If you take the current trend of the cost of inference and assume that’s going to continue for even a few more cycles, then we already have sufficient accuracy in current models to more than satisfy the hype.



I'm not following the statistical argument.

Firstly, something has to verify the work is correct right? Assuming you have a robust way to do this (even with humans coding it's challenging!), at some point the accuracy is so low that it's faster to create it manually than verify many times - a problem I frequently run into with LLM autocomplete and small scale features.

Second, on certain topics the LLM is biased towards the wrong answer and is further biased by previous wrong reasoning if it's building off itself. It becomes less likely that the LLM will choose the right method. Without strong guidance it will iterate itself to garbage, as we see with vibe coding shenanigans. How would you iterate on an entire application created by LLM, if any individual step it takes is likely to be wrong?

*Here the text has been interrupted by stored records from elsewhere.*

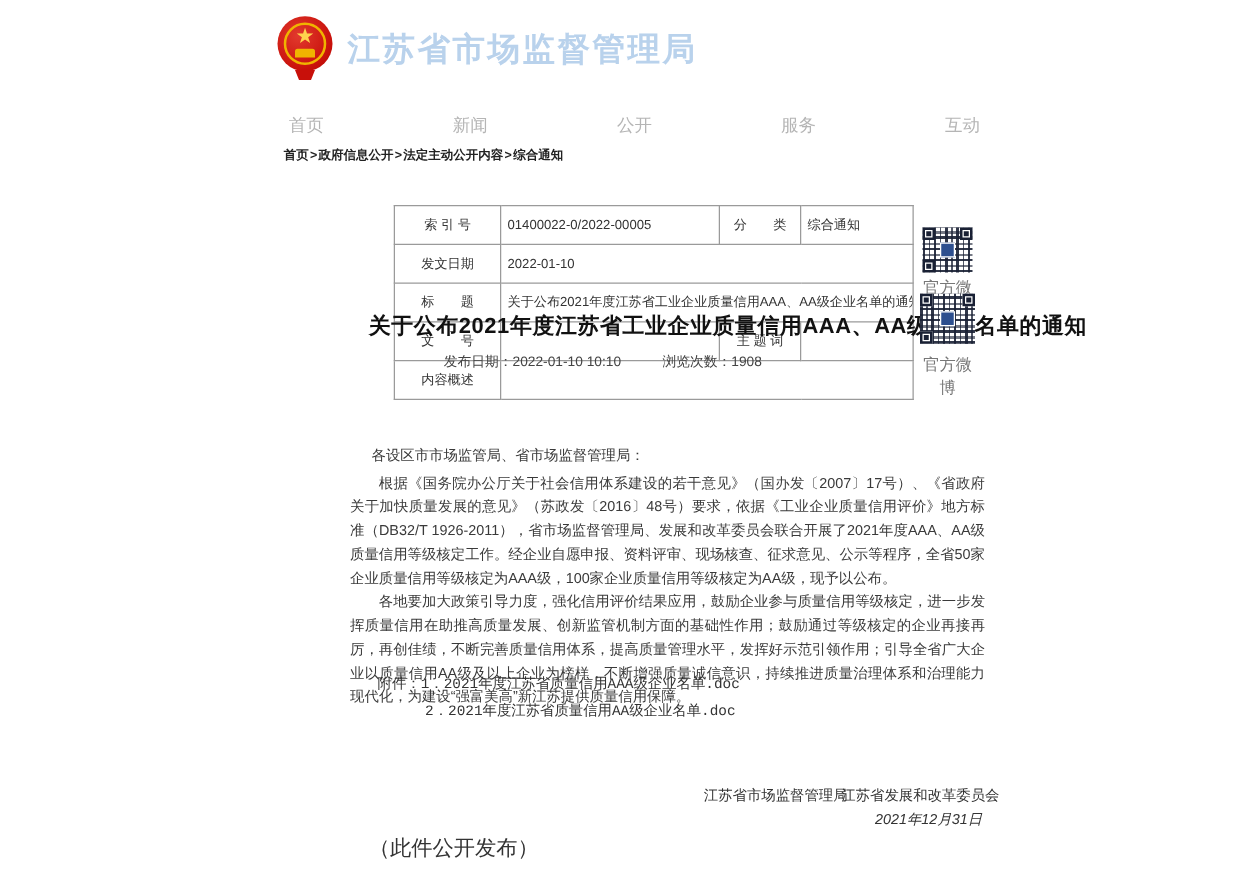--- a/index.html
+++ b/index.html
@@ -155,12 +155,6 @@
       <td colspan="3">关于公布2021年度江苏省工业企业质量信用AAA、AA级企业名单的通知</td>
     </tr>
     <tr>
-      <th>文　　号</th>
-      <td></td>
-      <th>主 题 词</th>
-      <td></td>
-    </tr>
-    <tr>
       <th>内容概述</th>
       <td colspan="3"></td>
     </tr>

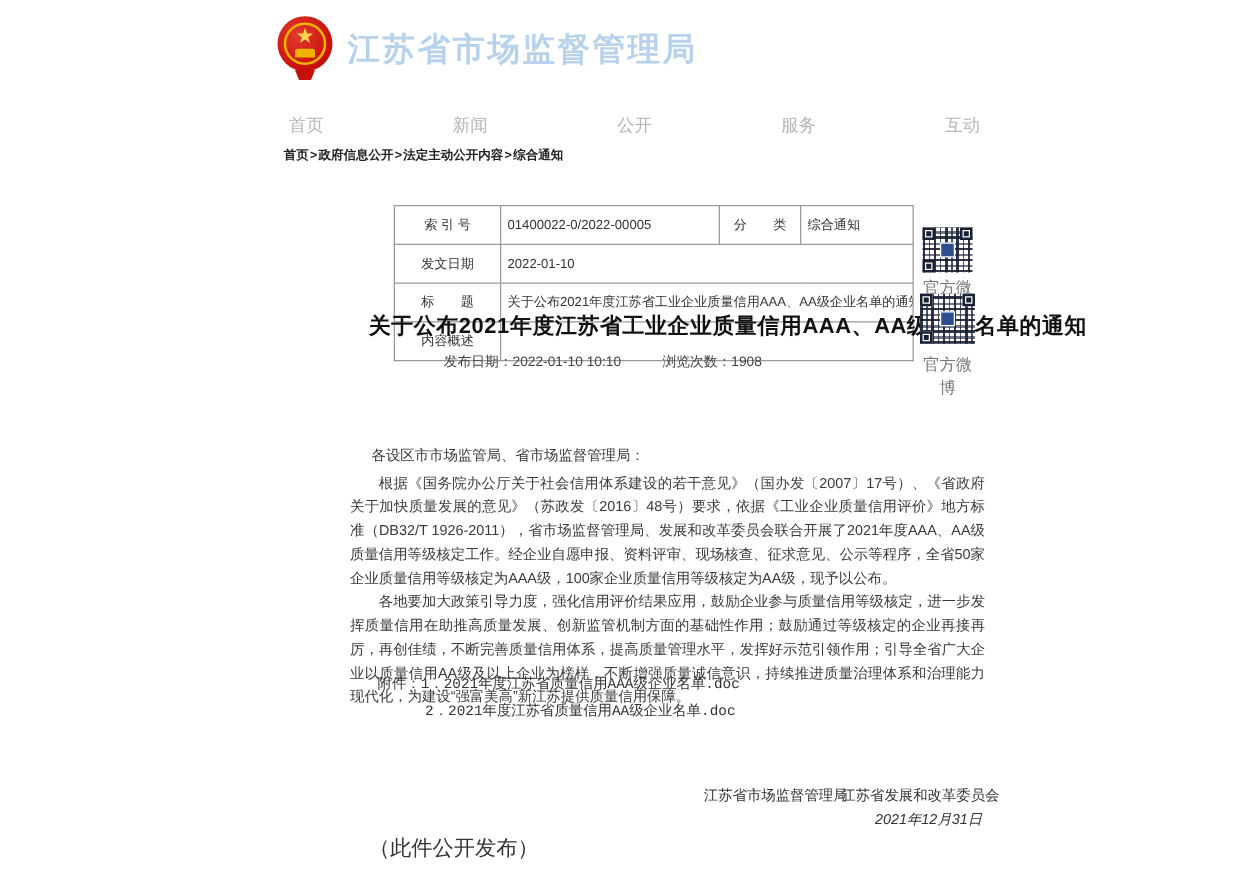--- a/index.html
+++ b/index.html
@@ -185,6 +185,7 @@
     <span>浏览次数：</span><span>1908</span>
   </div>
 
+  <div class="doc-no">苏市监质〔2021〕306号</div>
 
   <div class="body-text">
     <div class="salutation">各设区市市场监管局、省市场监督管理局：</div>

Third, I reckon it's just plain inefficient to iterate many times to get something we humans could've gotten correct in 1 or 2 tries. Many people seem to forget the environmental impact from running AI models. Personally I think we need to be doing less of everything, not producing more stuff at an increasing rate (even if the underlying technology gets incrementally more efficient).

Now maybe these things are solved by future models, in which case I will be more excited then and only then. It does seem like an open question whether this technology will keep scaling to where we hope it will be.